Input material:

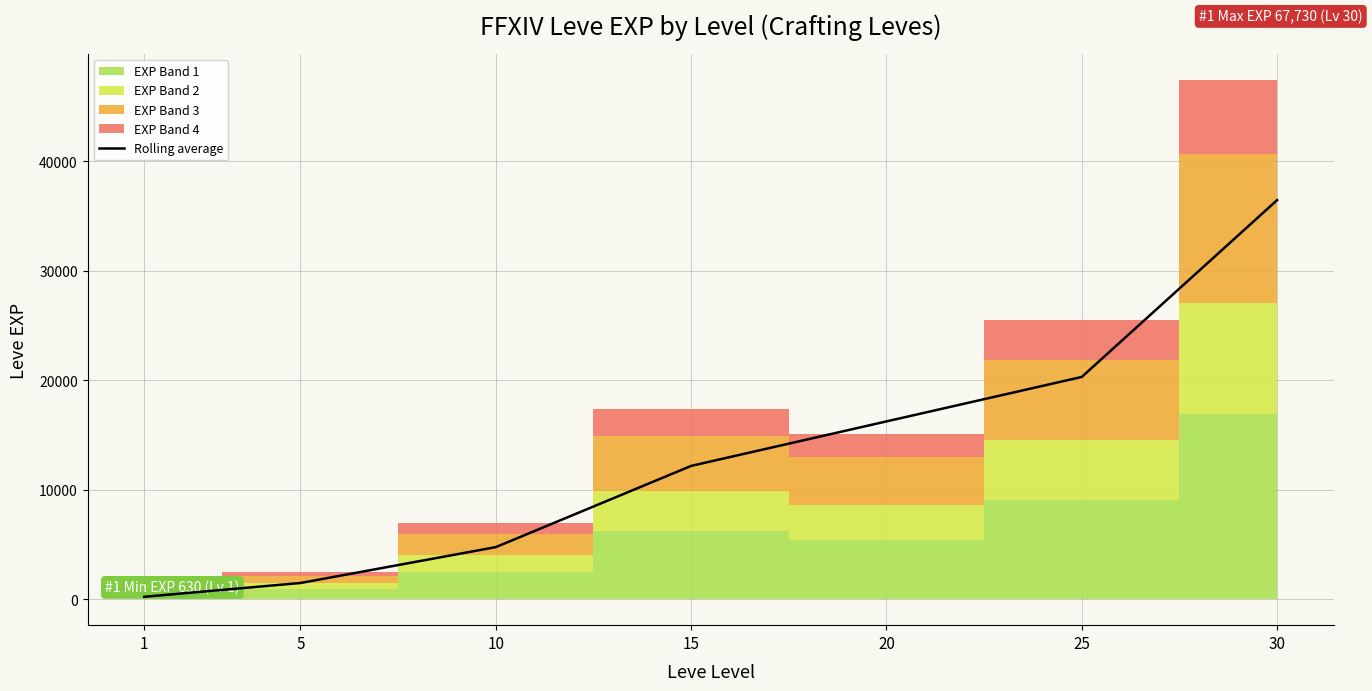

The value of Rolling average at 10 is 1693.5. True or false?

False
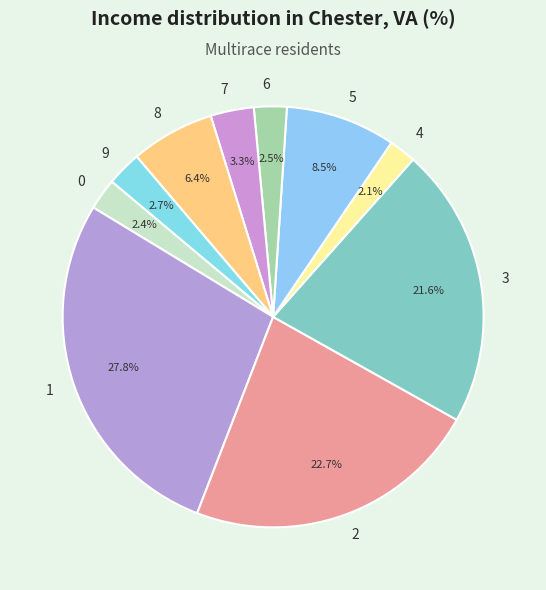

To the nearest percent, what is the combined percentage of 1 and 7?

31%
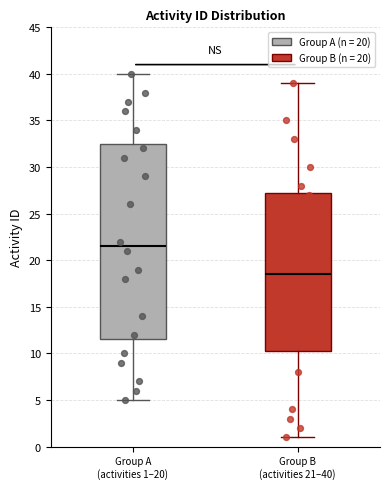

Reading left to right, transcribe this box plot: for each box, give where its median line is, the range the box spans, and where its two whiskers end, as read against the y-axis. The values are not printed on the chart, so give them approximately, as read against the axis.

Group A (activities 1–20): median 21.5, box 11.5 to 32.5, whiskers 5.0 to 40.0
Group B (activities 21–40): median 18.5, box 10.5 to 27.5, whiskers 1.0 to 39.0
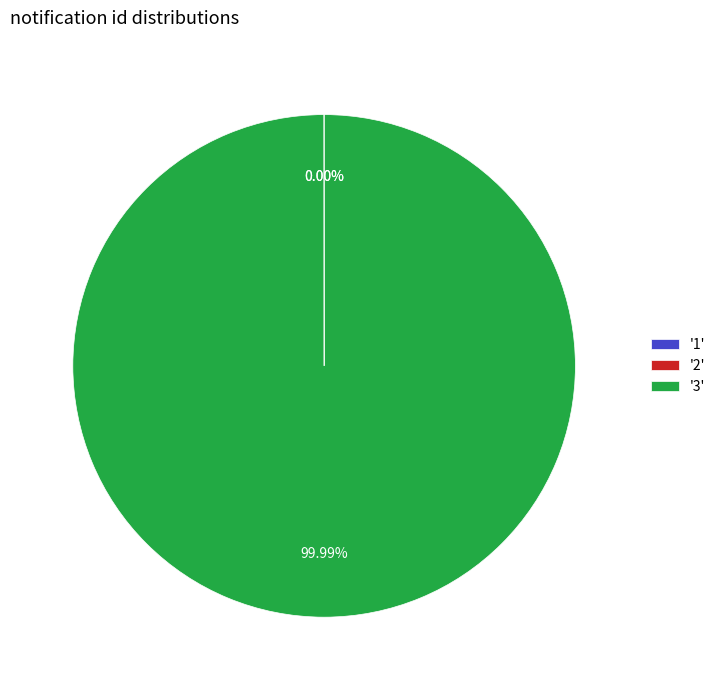

Does '3' account for over 50% of the chart?

Yes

The problem: Please reproduce every line of the four items above word for word, leaving out the pictures.

Solution to the problem:
The value of Rolling average at 10 is 1693.5. True or false?

False

To the nearest percent, what is the combined percentage of 1 and 7?

31%

Reading left to right, transcribe this box plot: for each box, give where its median line is, the range the box spans, and where its two whiskers end, as read against the y-axis. The values are not printed on the chart, so give them approximately, as read against the axis.

Group A (activities 1–20): median 21.5, box 11.5 to 32.5, whiskers 5.0 to 40.0
Group B (activities 21–40): median 18.5, box 10.5 to 27.5, whiskers 1.0 to 39.0

Does '3' account for over 50% of the chart?

Yes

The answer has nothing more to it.